The BRACE trial Led by Professor Nigel Curtis, a clinician-scientist who leads MCRI’s Infectious Diseases Research Group, builds on previous studies which showed that BCG reduces the level of virus when people are infected with similar viruses to SARS-CoV-2.
“We hope to see a reduction in the prevalence and severity of COVID-19 symptoms in healthcare workers receiving the BCG vaccination,” Professor Curtis said “We aim to enroll 4000 healthcare workers from hospitals around Australia, including the Melbourne Campus’ Royal Children’s Hospital to allow us to accurately say whether it can lessen the severity of COVID-19 symptoms. And we need to enrol them in the coming weeks, so the clock is definitely ticking.”
Originally developed against tuberculosis, and still given to over 130 million babies annually for that purpose, BCG boosts humans’ ‘frontline’ immunity, training it to respond to germs with greater intensity.
The researchers hope this improved ‘innate’ immunity will provide crucial time to develop and importantly, validate, a specific anti-SARS-CoV-2 vaccine.
There are currently no vaccines or other proven preventative therapeutic interventions available to protect health care workers at the frontline exposed to the COVID19 virus.

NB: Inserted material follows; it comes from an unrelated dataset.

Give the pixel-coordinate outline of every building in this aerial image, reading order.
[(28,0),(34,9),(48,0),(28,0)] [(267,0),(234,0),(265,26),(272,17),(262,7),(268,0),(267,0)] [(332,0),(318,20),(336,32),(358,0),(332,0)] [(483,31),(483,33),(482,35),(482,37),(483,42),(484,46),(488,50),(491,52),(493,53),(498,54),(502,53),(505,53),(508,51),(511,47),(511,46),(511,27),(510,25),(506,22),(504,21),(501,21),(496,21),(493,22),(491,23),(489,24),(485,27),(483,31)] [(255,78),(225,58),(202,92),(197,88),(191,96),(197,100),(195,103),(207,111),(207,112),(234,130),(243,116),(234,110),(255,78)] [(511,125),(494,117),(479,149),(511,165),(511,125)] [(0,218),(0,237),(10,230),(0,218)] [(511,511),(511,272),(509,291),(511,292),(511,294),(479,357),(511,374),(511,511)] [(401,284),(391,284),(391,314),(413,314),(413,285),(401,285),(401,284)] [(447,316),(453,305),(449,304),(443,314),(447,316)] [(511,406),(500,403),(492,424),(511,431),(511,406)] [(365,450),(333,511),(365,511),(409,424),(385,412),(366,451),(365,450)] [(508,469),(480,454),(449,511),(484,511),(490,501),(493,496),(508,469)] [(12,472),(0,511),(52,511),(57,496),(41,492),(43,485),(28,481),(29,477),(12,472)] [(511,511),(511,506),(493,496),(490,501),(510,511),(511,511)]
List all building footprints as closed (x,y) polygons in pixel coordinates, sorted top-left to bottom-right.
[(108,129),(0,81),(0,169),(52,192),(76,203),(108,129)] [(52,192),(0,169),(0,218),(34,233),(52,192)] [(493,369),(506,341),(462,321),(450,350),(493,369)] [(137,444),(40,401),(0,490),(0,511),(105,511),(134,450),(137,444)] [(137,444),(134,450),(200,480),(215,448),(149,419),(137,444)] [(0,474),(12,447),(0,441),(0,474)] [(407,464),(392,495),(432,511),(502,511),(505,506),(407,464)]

The proposed trial is based on an existing MCRI trial, which has allowed rapid but thorough human ethics approvals, and involves sites across Australia. The first sites to be announced are The Royal Children’s Hospital and Monash Medical Centre. More sites are expected to be announced in coming days.
“The Federal and State Health Departments, together with Australian and international philanthropists, have shown a willingness and capacity to step up to fund a number of COVID-19 related trials,” Professor North said. “Using rapidly sourced and immediately deployable funds, we will be relentless in our pursuit of preventions and treatments for this unprecedented pandemic. These trials will allow the rapid advancement of the most promising candidates to clinical practice, giving us the most number of shots on goal against COVID-19 as possible.”
Australia has reported 4,245 COVID-19 cases as of March 30, 2020, 19:00 GMT, with 18 fatalities.
There are 770,165 confirmed cases of the Wuhan coronavirus globally, with an official death toll of 36,938.